◆ Short exercise ◆
Select each line of the listing that contains the string "label" and copy those lines unchanged.

:::::

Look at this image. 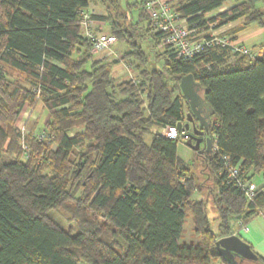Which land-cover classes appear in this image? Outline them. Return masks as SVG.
Wrapping results in <instances>:
<instances>
[{
	"label": "trees",
	"instance_id": "obj_1",
	"mask_svg": "<svg viewBox=\"0 0 264 264\" xmlns=\"http://www.w3.org/2000/svg\"><path fill=\"white\" fill-rule=\"evenodd\" d=\"M92 1L0 0V264H233L223 260L215 242L234 235L233 222L244 225L264 216V43L250 48L254 58L217 46L186 61L164 48L157 69L131 31L145 24L141 36L161 48L144 0L133 16L137 22L129 24L135 5L94 0L105 10L95 22L108 24L109 34L128 46L119 60H95L92 44L82 37L80 14ZM228 2L235 5L209 18ZM261 3L176 0L172 7L191 29L207 33L239 22L231 31L235 35L252 26L264 29ZM120 63L137 73L139 83L117 84L111 70ZM187 76L213 111L209 131L217 151L204 147L200 157L208 172L204 182L216 188L217 233L206 201L193 200L206 184L197 185L179 157L180 142L156 132L186 121L190 107L180 84ZM39 102L51 114L44 131L53 143L26 135L31 150L26 160L17 123L27 106ZM78 129L83 132L70 136ZM75 149L85 150L76 164ZM224 159L240 164L244 181L257 182L254 203L227 184ZM85 180L87 212L74 234L49 213L72 200ZM187 217L197 246L180 243Z\"/></svg>",
	"mask_w": 264,
	"mask_h": 264
},
{
	"label": "rangeland",
	"instance_id": "obj_2",
	"mask_svg": "<svg viewBox=\"0 0 264 264\" xmlns=\"http://www.w3.org/2000/svg\"><path fill=\"white\" fill-rule=\"evenodd\" d=\"M125 1V0H124ZM131 5H135V7L132 8L131 14H127V24L132 23V20L136 23V18L134 19L133 16H137L139 13L138 5L141 4L142 0H126ZM93 6L91 8L95 9L96 14L101 15L105 12L104 8L100 6V4L93 2ZM171 5L173 2H169ZM232 5H235L234 2L227 3L224 7L226 9L231 7ZM259 7L262 8L264 11V4H260ZM227 9V10H228ZM226 10V11H227ZM214 17L215 15H209V18ZM134 24V23H133ZM238 26L240 23H236ZM131 26V25H130ZM234 26V25H233ZM146 25L144 24L141 26V28H133L131 31L134 32L133 34L136 36L137 42H139L147 55L150 57L151 64L153 66L156 65L157 69L162 68L163 61H159L158 58L162 57V54H165L164 48H157V50L154 48V42L151 39H147L141 35L145 34V28ZM95 29L101 33V34H109L111 33V27L106 25H96ZM222 35H228L231 36V31H226ZM252 43H264V33L259 36L257 39H255ZM257 44V45H258ZM128 51V46L124 43L117 42L110 50L105 52L104 54H95L93 50L91 49L90 53L93 55V58L95 60H106L108 62H112L116 59H121V57ZM235 61L234 56H232L231 62L233 63ZM89 67H87L88 69ZM112 77L116 80L117 84L134 80L137 83H139V78L137 76V73L126 63H120L117 66L113 67L111 70ZM16 80V76L14 78ZM12 80L14 83L15 80ZM19 79V78H18ZM19 85H21L23 88H29V86L23 82L18 81ZM188 113H191V109ZM50 112L44 107L42 102H39L34 107H26L24 112L21 114L19 121L17 123L18 128L22 131V133L26 135L32 134V136L37 133H40L44 131L46 123L50 120ZM24 129V131H23ZM77 132H83V129L74 130L73 133L70 134V136L75 135ZM156 132H160L157 130ZM150 137H146V141L150 143ZM26 144V142H25ZM194 144V143H193ZM23 146V144H22ZM204 150V146H201V151ZM85 150L83 149H75L72 152V158L71 160L74 161V163H78V159L80 156L85 153ZM199 150L195 151L187 144L186 141H182L178 145V155L182 157V159L185 161L188 168H190L195 175V177L198 179L197 185L199 184H206V187L202 189L200 192H196L193 196V200L196 202L206 201L207 202V213L209 217L210 227L213 232L217 233L219 225L221 223L219 212L217 208L215 207V204L213 202V197L209 193V187L212 186L211 183L208 181L204 182V179L207 177V171L205 170L206 164L203 162L202 155L198 153ZM210 153L212 152L209 151ZM201 156V157H200ZM204 169V172L201 170ZM205 174V175H204ZM89 186L88 180H85L83 182V185L80 186L78 192L76 195H74V198L72 200L67 201L63 206H61L58 209L52 210L49 213V217L51 220L56 223L58 226H60L65 231H71L72 233L76 234L78 233L77 225L79 223L78 218H81V216L86 214V200L83 198L84 190L87 189ZM76 190V189H75ZM75 190H73L75 192ZM80 215H78V214ZM233 227L237 230L239 229V224L232 223ZM235 225V226H234ZM199 238L195 234L194 225L192 222L191 217H187L185 220L184 225V233L181 239L182 245H199ZM213 264H221V262L218 260L214 262ZM234 264H256L252 261H247L245 263H241L240 259H236Z\"/></svg>",
	"mask_w": 264,
	"mask_h": 264
},
{
	"label": "built area",
	"instance_id": "obj_3",
	"mask_svg": "<svg viewBox=\"0 0 264 264\" xmlns=\"http://www.w3.org/2000/svg\"><path fill=\"white\" fill-rule=\"evenodd\" d=\"M144 4L148 17L151 21L153 32L162 36L161 48H165L168 51L173 52L180 60L191 61L207 49L217 46L229 47L234 54H240L252 58L256 56V51L235 43L231 36L210 34L196 29H191L186 20L179 18L169 2H165L163 0H144ZM80 14L82 16V37L92 44V50L95 54H104L117 43L115 36L110 34H101L95 29V9L89 7L88 9L81 10ZM36 94L37 99L39 100L40 91H36ZM160 134L162 137L169 140L179 142L186 141L188 143L192 140L193 130L191 128L190 130L184 129L182 132H179L177 125H169L164 127L160 131ZM33 139L38 142H46L47 144L53 143V138L45 131L37 133L36 135L34 134ZM22 142L25 150V159L27 160L31 150L25 144L26 139L24 133ZM216 142V137H214L212 146L213 152L217 151ZM224 162L226 164L225 172L227 174V184L240 189L248 203H254L259 190L257 182L255 180L244 181L241 178L240 164L231 166L227 159H224Z\"/></svg>",
	"mask_w": 264,
	"mask_h": 264
},
{
	"label": "water",
	"instance_id": "obj_4",
	"mask_svg": "<svg viewBox=\"0 0 264 264\" xmlns=\"http://www.w3.org/2000/svg\"><path fill=\"white\" fill-rule=\"evenodd\" d=\"M180 88L183 96L189 104L191 113H188L186 121L177 124L179 132H182L184 129L190 130L192 128L195 137H203L205 134H209V126L213 111L200 96L199 85L194 81L192 76H187L182 79ZM196 122L199 123L204 131L198 129ZM204 141L207 143L208 152L211 151L213 140L210 137L207 140H196V144H193L192 141H189L187 144L191 146L193 150H199L200 154L203 155L204 152L201 151L200 148ZM215 249L223 260H226L229 263H233L235 258H240L241 261H258V255L254 252L251 245L237 235L217 240L215 242Z\"/></svg>",
	"mask_w": 264,
	"mask_h": 264
},
{
	"label": "crops",
	"instance_id": "obj_5",
	"mask_svg": "<svg viewBox=\"0 0 264 264\" xmlns=\"http://www.w3.org/2000/svg\"><path fill=\"white\" fill-rule=\"evenodd\" d=\"M165 2H175L176 0H163ZM94 0L91 2V7L93 6ZM230 3V2H228ZM234 5H232L230 8H232ZM228 9V8H227ZM226 7H223L220 11L217 13H214V15L218 13L225 12ZM105 12L101 15H104ZM238 23V22H237ZM96 25H106V23L103 22H96ZM234 25V26H233ZM237 25L236 23H231L229 25L223 26L220 29H209L208 33L210 34H223L226 31H232ZM264 33V29H261L257 26H252L248 28L245 31H242L239 34L232 35V38H237L236 42L238 44H241L243 46L253 48L255 46H258L260 44L258 43H252L255 39H257L259 36H261ZM258 44V45H257ZM200 93V92H199ZM201 96V95H200ZM212 139V137H211ZM206 155V154H205ZM180 157V156H179ZM204 157V156H202ZM182 159V157H180ZM183 160V159H182ZM209 193L210 195H213L216 193V188L212 189V186L209 187ZM207 203V202H206ZM239 229H235L234 235L239 236L241 239H243L245 242L251 245L254 252L264 259V216L263 215H257L251 218L249 221L245 222L244 225L239 223ZM235 226V225H234Z\"/></svg>",
	"mask_w": 264,
	"mask_h": 264
},
{
	"label": "flooded vegetation",
	"instance_id": "obj_6",
	"mask_svg": "<svg viewBox=\"0 0 264 264\" xmlns=\"http://www.w3.org/2000/svg\"><path fill=\"white\" fill-rule=\"evenodd\" d=\"M196 126L198 127L199 130L204 131V129H202L200 127V125H199L198 122H196ZM209 137L211 138L210 132H209V134H205L203 137H199V136L198 137H195L194 135H192V140L191 141H192V143L196 144V140H200V139L207 140ZM201 146H204V147H206L208 149V146H207L206 141H204V143ZM236 259H240V258H235V260ZM235 260H234V262H235ZM234 262H233V264H234ZM243 262L244 261H241V263H243Z\"/></svg>",
	"mask_w": 264,
	"mask_h": 264
}]
</instances>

:::::

◆ Answer below ◆
	"label": "trees",
	"label": "rangeland",
	"label": "built area",
	"label": "water",
	"label": "crops",
	"label": "flooded vegetation",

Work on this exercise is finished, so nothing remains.